Investment tips for May: Two stocks held by Rakesh Jhunjhunwala seen as multibaggers; see what experts say
There are two stocks on which analysts are quite upbeat, and believe will rise further ahead. These two are seen to make big bull Rakesh Jhunjhunwala richer in near term.
The May month on Dalal Street kicked off on a positive note. The benchmark Sensex index touched an intraday high of 39,189.95, however, was trading at 39,086.56 up by 55.01 or 0.14% at around 1431 hours. Similarly, Nifty 50 was trading at 11,754.85 slightly higher by 6.70 points or 0.06%. Gainers list on Sensex was led by Yes Bank, Kotak Mahindra Bank, Power Grid, Hero Motocorp, Bharti Airtel, HDFC, HDFC Bank, Bajaj Finance and Bajaj Auto. Now that the current month has begun promising for investors, the real question is which stock can help add more money in their kitty. Interestingly, there are two stocks on which analysts are quite upbeat, and believe will rise further ahead. These two are seen to make big bull Rakesh Jhunjhunwala richer in near term. Notably, Jhunjhunwala has in fact also increased his holding in one of them during Q4FY19. Here’s what you must know!

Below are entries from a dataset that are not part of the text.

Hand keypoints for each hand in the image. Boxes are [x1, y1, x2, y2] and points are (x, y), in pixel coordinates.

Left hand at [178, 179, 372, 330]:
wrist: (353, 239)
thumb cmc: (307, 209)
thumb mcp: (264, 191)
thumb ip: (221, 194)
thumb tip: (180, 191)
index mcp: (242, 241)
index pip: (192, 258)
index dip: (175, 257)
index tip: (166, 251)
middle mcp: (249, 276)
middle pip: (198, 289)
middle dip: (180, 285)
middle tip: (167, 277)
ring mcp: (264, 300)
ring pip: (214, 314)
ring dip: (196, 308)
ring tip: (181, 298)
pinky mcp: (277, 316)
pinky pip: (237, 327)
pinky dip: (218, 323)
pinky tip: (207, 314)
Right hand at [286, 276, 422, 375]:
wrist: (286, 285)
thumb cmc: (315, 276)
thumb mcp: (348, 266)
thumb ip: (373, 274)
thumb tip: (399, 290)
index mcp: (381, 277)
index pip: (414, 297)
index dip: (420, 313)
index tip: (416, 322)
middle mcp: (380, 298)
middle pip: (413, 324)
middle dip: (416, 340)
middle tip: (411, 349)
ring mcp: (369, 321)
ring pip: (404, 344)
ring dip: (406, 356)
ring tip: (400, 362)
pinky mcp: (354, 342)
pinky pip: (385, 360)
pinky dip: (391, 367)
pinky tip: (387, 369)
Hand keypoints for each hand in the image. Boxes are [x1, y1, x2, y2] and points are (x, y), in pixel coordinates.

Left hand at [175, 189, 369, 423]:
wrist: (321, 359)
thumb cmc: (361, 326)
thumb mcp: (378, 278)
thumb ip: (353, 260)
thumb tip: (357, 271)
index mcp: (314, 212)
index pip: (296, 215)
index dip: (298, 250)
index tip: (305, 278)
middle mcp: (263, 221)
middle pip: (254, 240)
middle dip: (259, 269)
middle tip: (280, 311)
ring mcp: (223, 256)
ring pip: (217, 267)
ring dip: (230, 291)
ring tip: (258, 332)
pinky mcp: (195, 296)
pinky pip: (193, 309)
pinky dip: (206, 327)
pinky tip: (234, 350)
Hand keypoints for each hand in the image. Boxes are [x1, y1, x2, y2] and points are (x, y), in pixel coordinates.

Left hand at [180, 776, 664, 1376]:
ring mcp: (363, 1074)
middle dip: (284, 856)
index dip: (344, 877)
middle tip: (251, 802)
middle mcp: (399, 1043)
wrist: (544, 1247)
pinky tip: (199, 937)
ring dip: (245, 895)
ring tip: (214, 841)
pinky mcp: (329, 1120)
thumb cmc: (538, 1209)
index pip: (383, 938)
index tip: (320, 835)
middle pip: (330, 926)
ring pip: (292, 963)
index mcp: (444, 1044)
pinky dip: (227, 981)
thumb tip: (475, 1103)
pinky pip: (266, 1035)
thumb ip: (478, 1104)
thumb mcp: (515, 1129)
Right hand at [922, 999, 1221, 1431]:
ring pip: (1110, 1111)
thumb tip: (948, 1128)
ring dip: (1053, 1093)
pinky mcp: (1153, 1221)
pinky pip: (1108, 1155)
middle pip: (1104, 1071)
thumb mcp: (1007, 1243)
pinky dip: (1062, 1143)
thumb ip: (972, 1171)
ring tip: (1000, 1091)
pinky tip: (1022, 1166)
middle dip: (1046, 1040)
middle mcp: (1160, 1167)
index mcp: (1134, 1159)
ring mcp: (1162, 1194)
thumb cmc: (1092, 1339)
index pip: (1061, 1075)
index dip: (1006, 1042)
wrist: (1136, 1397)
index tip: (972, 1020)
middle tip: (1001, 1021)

Dewan Housing Finance Corp Ltd (DHFL):
Sameer Kalra, Equity Research Analyst & Founder Target Investing said, "Company was able to pay interest on principal of Rs. 838cr to NCD holders which is short term positive though we are Negative on the company but this would create an intraday bounce."
Kalra has given a target price of between Rs 142 to Rs 156.
Currently, DHFL shares trade at Rs 136.05 up by 0.96% on BSE. However, the company has already touched an intraday high and low of Rs 142 and Rs 130.30 per piece respectively. Hence, one can fetch this stock for short term gains.
During Q4FY19, DHFL was the second stock were Jhunjhunwala increased his holding most by 0.73%, after VIP Industries. Now the ace investor holds 3.19% stake in DHFL with 10,000,000 shares worth Rs 138.6 crore.
MCX:
According to Ashika Stock Broking, MCX has strong moat and thus faces minimal threat in the commodity business from competitors. Despite the launch of commodity derivatives by BSE and NSE in October 2018, both exchanges have failed to generate enough volumes to topple MCX from the top. On the contrary, MCX has improved market share in FY19 and retained its market leadership position with share at 91.6% (89.58% in FY18).
MCX’s Q4FY19 average daily traded value (ADTV) has been higher by 1.4% QoQ and 13.3% YoY at Rs 26,981 crore, the highest in 5 years. This signal continued recovery from the lows of Q1FY18 and led by uptrend in bullion (up 28% YoY, driven by volumes) and energy (up 28% YoY, driven by high crude prices).
Also, Aashika highlights that, MCX Q4FY19 numbers came broadly in line with consensus estimates except net profitability which came ahead of estimate on account of one-time tax reversal. Revenue during the quarter grew by 2.9% QoQ at Rs 79.1 crore, led by 1.4% QoQ increase in volume and 0.5% increase in realizations. Volume growth during FY19 recovered strongly by growing 22.5% vs decline of 6.5% in FY18.
Hence, the analysts at Aashika said, “ we hold a positive view on the stock and recommend our investors to BUY the scrip with target of Rs. 1,005 from 12-18 months investment perspective. Currently, the scrip is valued at P/E multiple of 26x on FY20E Bloomberg consensus EPS of Rs 33.0.”
At present, the MCX share price was trading at Rs 856.80 per piece muted compared to previous trading session on Sensex. The company has however touched an intraday high and low of Rs 876 and Rs 848 per piece respectively.
In MCX, Jhunjhunwala holds 3.92% stake with 2,000,000 shares worth Rs 175 crore.